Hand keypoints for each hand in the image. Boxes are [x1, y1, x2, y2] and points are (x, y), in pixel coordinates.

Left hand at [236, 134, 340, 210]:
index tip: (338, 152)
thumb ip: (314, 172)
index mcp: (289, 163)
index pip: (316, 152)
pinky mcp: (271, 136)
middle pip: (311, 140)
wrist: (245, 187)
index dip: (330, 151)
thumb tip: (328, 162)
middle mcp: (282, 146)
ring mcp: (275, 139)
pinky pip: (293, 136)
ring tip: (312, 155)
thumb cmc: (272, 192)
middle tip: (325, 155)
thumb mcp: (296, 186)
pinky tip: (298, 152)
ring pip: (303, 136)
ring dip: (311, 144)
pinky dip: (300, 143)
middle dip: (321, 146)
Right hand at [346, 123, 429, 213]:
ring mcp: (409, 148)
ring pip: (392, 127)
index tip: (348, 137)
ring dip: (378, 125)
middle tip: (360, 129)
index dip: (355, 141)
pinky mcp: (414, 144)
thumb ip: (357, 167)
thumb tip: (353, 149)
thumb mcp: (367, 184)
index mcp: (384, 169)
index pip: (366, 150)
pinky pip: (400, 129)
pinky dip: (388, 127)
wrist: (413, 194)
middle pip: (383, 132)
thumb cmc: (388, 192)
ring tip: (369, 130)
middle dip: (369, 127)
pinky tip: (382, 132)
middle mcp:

+++

Output every record above exactly as it was given.

### [REPLY]
Hand keypoints for each hand in the image. Boxes are [x1, y1, x2, y2] and points are (x, y), in pixel coordinates.

Left hand at [236, 134, 340, 210]:
index tip: (338, 152)
thumb ip: (314, 172)
index mcp: (289, 163)
index pip: (316, 152)
pinky mcp: (271, 136)
middle pip: (311, 140)
wrist: (245, 187)
index dip: (330, 151)
thumb tip: (328, 162)
middle mcp: (282, 146)
ring mcp: (275, 139)
pinky pip: (293, 136)
ring tip: (312, 155)
thumb cmc: (272, 192)
middle tip: (325, 155)
thumb mcp: (296, 186)
pinky tip: (298, 152)
ring pip: (303, 136)
ring dip: (311, 144)
pinky dip: (300, 143)
middle dip: (321, 146)
Right hand at [346, 123, 429, 213]:
ring mcp: (409, 148)
ring pip: (392, 127)
index tip: (348, 137)
ring dip: (378, 125)
middle tip: (360, 129)
index dip: (355, 141)
pinky mcp: (414, 144)
thumb ip: (357, 167)
thumb tip: (353, 149)
thumb mcp: (367, 184)
index mcp: (384, 169)
index pip: (366, 150)
pinky pip: (400, 129)
pinky dip: (388, 127)
wrist: (413, 194)
middle pip: (383, 132)
thumb cmc: (388, 192)
ring tip: (369, 130)
middle dip: (369, 127)
pinky tip: (382, 132)
middle mcp:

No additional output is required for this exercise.